= Tom Tierney (artist) =

Tom Tierney (October 8, 1928 – July 12, 2014) was a noted American paper doll artist. He is credited with reviving what has been described by The New York Times as the "lost art" of paper doll making during his career which stretched from the 1970s to his death in 2014. Over the course of his career, he sold over 4 million paper dolls and 400 paper doll books to readers all over the world, including one to Pope John Paul II.
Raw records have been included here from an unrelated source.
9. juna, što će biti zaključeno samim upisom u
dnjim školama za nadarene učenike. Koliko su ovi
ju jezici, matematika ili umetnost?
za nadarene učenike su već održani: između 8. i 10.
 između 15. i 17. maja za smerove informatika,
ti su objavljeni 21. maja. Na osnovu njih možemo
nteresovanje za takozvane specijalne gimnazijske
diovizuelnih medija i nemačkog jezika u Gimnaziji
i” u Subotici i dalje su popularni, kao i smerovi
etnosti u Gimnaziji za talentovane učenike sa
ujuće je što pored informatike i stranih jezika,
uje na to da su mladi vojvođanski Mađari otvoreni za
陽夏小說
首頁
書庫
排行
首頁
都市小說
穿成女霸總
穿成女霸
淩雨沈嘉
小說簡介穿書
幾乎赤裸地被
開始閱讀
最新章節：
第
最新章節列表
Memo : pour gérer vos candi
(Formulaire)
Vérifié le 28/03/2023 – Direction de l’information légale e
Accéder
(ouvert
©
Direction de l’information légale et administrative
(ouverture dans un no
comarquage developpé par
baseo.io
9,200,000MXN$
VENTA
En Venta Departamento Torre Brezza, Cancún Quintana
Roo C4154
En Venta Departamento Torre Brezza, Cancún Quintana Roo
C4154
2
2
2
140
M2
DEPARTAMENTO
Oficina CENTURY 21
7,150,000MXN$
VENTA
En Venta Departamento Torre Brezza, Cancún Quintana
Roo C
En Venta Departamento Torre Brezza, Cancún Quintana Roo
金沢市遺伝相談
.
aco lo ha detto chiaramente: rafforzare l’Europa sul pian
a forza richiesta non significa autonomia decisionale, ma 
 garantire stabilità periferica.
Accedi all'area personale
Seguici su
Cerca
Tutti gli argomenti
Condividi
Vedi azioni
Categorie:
==Early life and education==
Tierney was born on October 8, 1928, in Beaumont, Texas. He began his art education at an early age, studying life drawing, landscapes, and still-life painting. Tierney began freelance fashion illustration while in high school for local department stores in his home town. He graduated from Beaumont High School in 1945. He attended Lamar Junior College from 1945 to 1946 and completed his education at the University of Texas, graduating in 1949 with a Bachelor of Fine Arts in painting and sculpture. He received a fellowship to attend the Colorado Springs Fine Arts Center school where he studied frescoes. Upon graduating, he became a fashion illustrator for Scarborough's department store and later, Goodfriend's specialty shop in Austin.

==Career==
In 1951 he entered the United States Army, serving until 1953, as a recruiting artist. After serving in the Army, Tom moved to New York where he continued his career as a fashion illustrator and as a freelance artist. In addition to fashion illustration for large department stores such as JCPenney's, Macy's, and Sear's, Tierney has also illustrated a number of film posters for the Shorlane Bennet Agency, painted a number of portrait commissions, and did some nightclub singing in the Upstairs at the Duplex in Greenwich Village amongst other things. His first paper doll book, Thirty from the 30s, was published by Prentice-Hall in 1976, and its success subsequently led to the publishing of over 350 paper doll books, as well as a number of self-published works. Besides his paper dolls, Tierney also illustrated children's books, numerous Barbie and Jem books, and an array of commercial art.

==Awards and honours==
- The Nancy Beeman Strong Art Scholarship Award (1945)
- The Veesy Rainwater Painting Scholarship Award (1945)
- Texas Fellowship Painting Award (1948)

==Death==
Tierney died on July 12, 2014, at the age of 85 of lung cancer in Smithville, Texas. He had a Paper Doll Shop for many years on Main Street in downtown Smithville after leaving New York. His shop was downstairs while Mr. Tierney, known around town as "Tom", lived in his upstairs apartment. He autographed all of his many Paper Doll Books which he sold until his death. His relatives kept the store open in memory of him until his supply of vintage-style paper ornaments and books sold out.